In my app, I can describe an Entity using different Protocols, with each Protocol being a collection of various Traits, and each Trait allows two or more Classes. So, a Description is a collection of Expressions. E.g., I want to describe an entity "John" with the Protocol "X" that comprises the following two Traits and Classes:
Protocol ABC
Trait 1: Height
Available Classes: a. Short b. Medium c. Tall
Trait 2: Weight
Available Classes: a. Light b. Medium c. Heavy
John's Description: Expression 1: c. Tall, Expression 2: b. Medium
My model specification (barebone essentials for simplicity):
class Protocol(models.Model):
"""
A Protocol is a collection of Traits
"""
name = models.CharField()
class Trait(models.Model):
"""
Stores the Traits.

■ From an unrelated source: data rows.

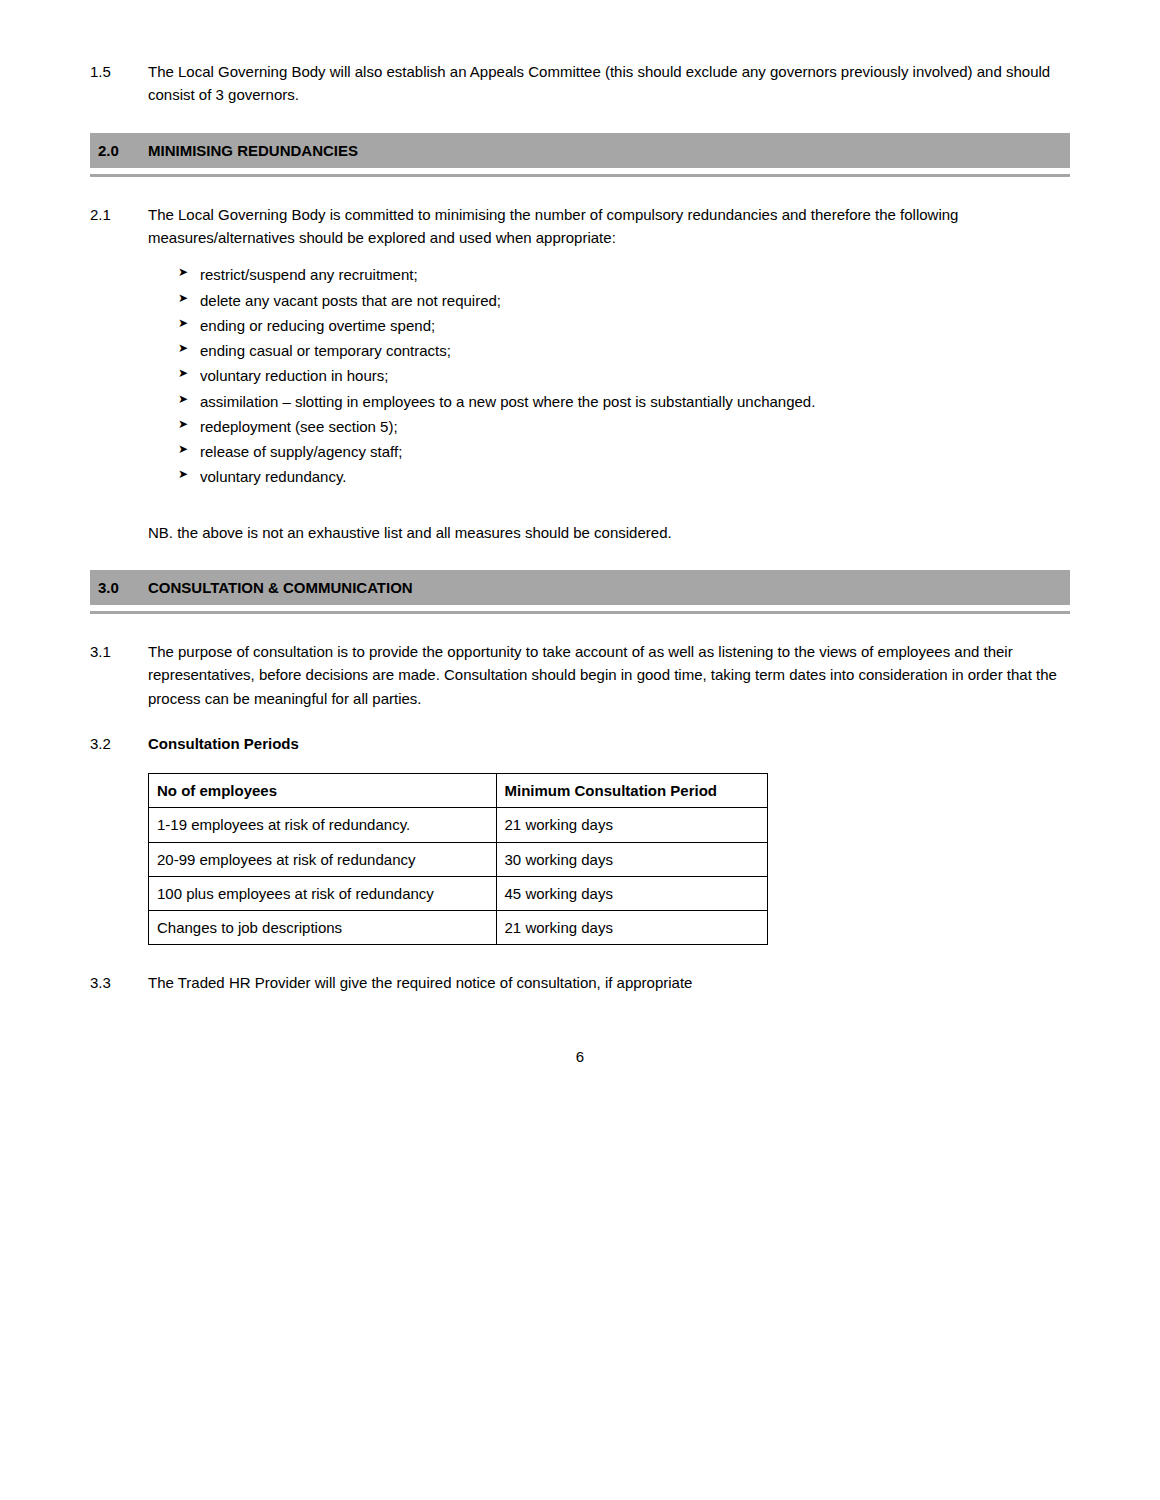1.5
The Local Governing Body will also establish an Appeals Committee (this should exclude any governors previously involved) and should consist of 3 governors.
2.0
MINIMISING REDUNDANCIES
2.1
The Local Governing Body is committed to minimising the number of compulsory redundancies and therefore the following measures/alternatives should be explored and used when appropriate:
restrict/suspend any recruitment;
delete any vacant posts that are not required;
ending or reducing overtime spend;
ending casual or temporary contracts;
voluntary reduction in hours;
assimilation – slotting in employees to a new post where the post is substantially unchanged.
redeployment (see section 5);
release of supply/agency staff;
voluntary redundancy.
NB. the above is not an exhaustive list and all measures should be considered.
3.0
CONSULTATION & COMMUNICATION
3.1
The purpose of consultation is to provide the opportunity to take account of as well as listening to the views of employees and their representatives, before decisions are made. Consultation should begin in good time, taking term dates into consideration in order that the process can be meaningful for all parties.
3.2
Consultation Periods
| No of employees | Minimum Consultation Period |
| --- | --- |
| 1-19 employees at risk of redundancy. | 21 working days |
| 20-99 employees at risk of redundancy | 30 working days |
| 100 plus employees at risk of redundancy | 45 working days |
| Changes to job descriptions | 21 working days |
3.3
The Traded HR Provider will give the required notice of consultation, if appropriate
6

Each Trait can have multiple Classes
"""
name = models.CharField()
protocol = models.ForeignKey(
Protocol,
help_text="The reference protocol of the trait",
)
class Class(models.Model):
"""
Stores the different Classes related to a Trait.
"""
name = models.CharField()
trait = models.ForeignKey(Trait)
class Description(models.Model):
"""
Stores the Descriptions. A description is a collection of Expressions.
"""
name = models.CharField()
protocol = models.ForeignKey(
Protocol,
help_text="reference to the protocol used to make the description;\
this will define which Traits will be available",
)
entity = models.ForeignKey(
Entity,
help_text="the Entity to which the description refers to",
)
class Expression(models.Model):
"""
Stores the expressions of entities related to a specific
Description. It refers to one particular Class (which is
then associated with a specific Trait)
"""
class = models.ForeignKey(Class)
description = models.ForeignKey(Description)
Following the previous example, let's say I want to find all the Entities that are medium or tall (Trait 1) and heavy (Trait 2). The query I'm now using is the following:
# This is the filter returned by the HTML form, which list
# all the available Classes for each Trait of the selected Protocol
filters = [
{'trait': 1, 'class': [2, 3]},
{'trait': 2, 'class': [6,]},
]
queryset = Description.objects.all()
for filter in filters:
queryset = queryset.filter(expression_set__class__in=filter["class"])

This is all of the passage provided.